Only the lines that contain the string "object" belong in the answer; pull them from the records.

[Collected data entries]

--- START ---

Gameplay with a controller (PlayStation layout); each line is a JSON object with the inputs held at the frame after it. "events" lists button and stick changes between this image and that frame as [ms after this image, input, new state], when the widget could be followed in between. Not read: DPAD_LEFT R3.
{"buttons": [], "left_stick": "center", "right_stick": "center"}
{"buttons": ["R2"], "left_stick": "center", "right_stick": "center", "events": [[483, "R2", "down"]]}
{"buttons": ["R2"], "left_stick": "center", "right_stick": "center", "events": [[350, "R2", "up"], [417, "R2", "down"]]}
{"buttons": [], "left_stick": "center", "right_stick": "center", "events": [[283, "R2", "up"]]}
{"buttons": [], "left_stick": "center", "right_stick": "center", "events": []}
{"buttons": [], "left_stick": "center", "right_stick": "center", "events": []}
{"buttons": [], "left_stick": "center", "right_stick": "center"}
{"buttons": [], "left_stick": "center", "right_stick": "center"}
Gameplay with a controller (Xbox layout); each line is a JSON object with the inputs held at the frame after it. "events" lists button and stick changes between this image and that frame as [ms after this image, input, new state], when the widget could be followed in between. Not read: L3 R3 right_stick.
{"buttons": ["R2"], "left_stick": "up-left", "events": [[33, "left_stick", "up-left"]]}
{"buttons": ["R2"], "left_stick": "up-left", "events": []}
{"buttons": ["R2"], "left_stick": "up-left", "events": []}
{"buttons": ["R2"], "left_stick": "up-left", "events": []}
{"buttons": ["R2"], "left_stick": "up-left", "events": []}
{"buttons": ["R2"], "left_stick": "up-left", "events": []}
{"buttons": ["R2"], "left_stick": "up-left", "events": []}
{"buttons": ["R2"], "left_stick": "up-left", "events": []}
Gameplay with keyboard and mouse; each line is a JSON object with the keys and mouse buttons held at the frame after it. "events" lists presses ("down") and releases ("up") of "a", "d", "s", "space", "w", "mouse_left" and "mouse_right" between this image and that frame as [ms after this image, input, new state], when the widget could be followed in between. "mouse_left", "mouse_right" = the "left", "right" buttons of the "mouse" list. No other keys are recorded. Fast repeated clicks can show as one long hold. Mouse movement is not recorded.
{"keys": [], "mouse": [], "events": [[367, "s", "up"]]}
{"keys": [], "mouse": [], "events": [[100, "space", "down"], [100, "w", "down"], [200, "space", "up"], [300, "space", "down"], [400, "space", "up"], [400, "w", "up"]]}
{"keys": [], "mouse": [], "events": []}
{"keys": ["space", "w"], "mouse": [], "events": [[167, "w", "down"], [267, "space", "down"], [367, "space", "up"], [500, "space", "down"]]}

--- END ---

◆ Task answer
Gameplay with a controller (PlayStation layout); each line is a JSON object with the inputs held at the frame after it. "events" lists button and stick changes between this image and that frame as [ms after this image, input, new state], when the widget could be followed in between. Not read: DPAD_LEFT R3.
Gameplay with a controller (Xbox layout); each line is a JSON object with the inputs held at the frame after it. "events" lists button and stick changes between this image and that frame as [ms after this image, input, new state], when the widget could be followed in between. Not read: L3 R3 right_stick.
Gameplay with keyboard and mouse; each line is a JSON object with the keys and mouse buttons held at the frame after it. "events" lists presses ("down") and releases ("up") of "a", "d", "s", "space", "w", "mouse_left" and "mouse_right" between this image and that frame as [ms after this image, input, new state], when the widget could be followed in between. "mouse_left", "mouse_right" = the "left", "right" buttons of the "mouse" list. No other keys are recorded. Fast repeated clicks can show as one long hold. Mouse movement is not recorded.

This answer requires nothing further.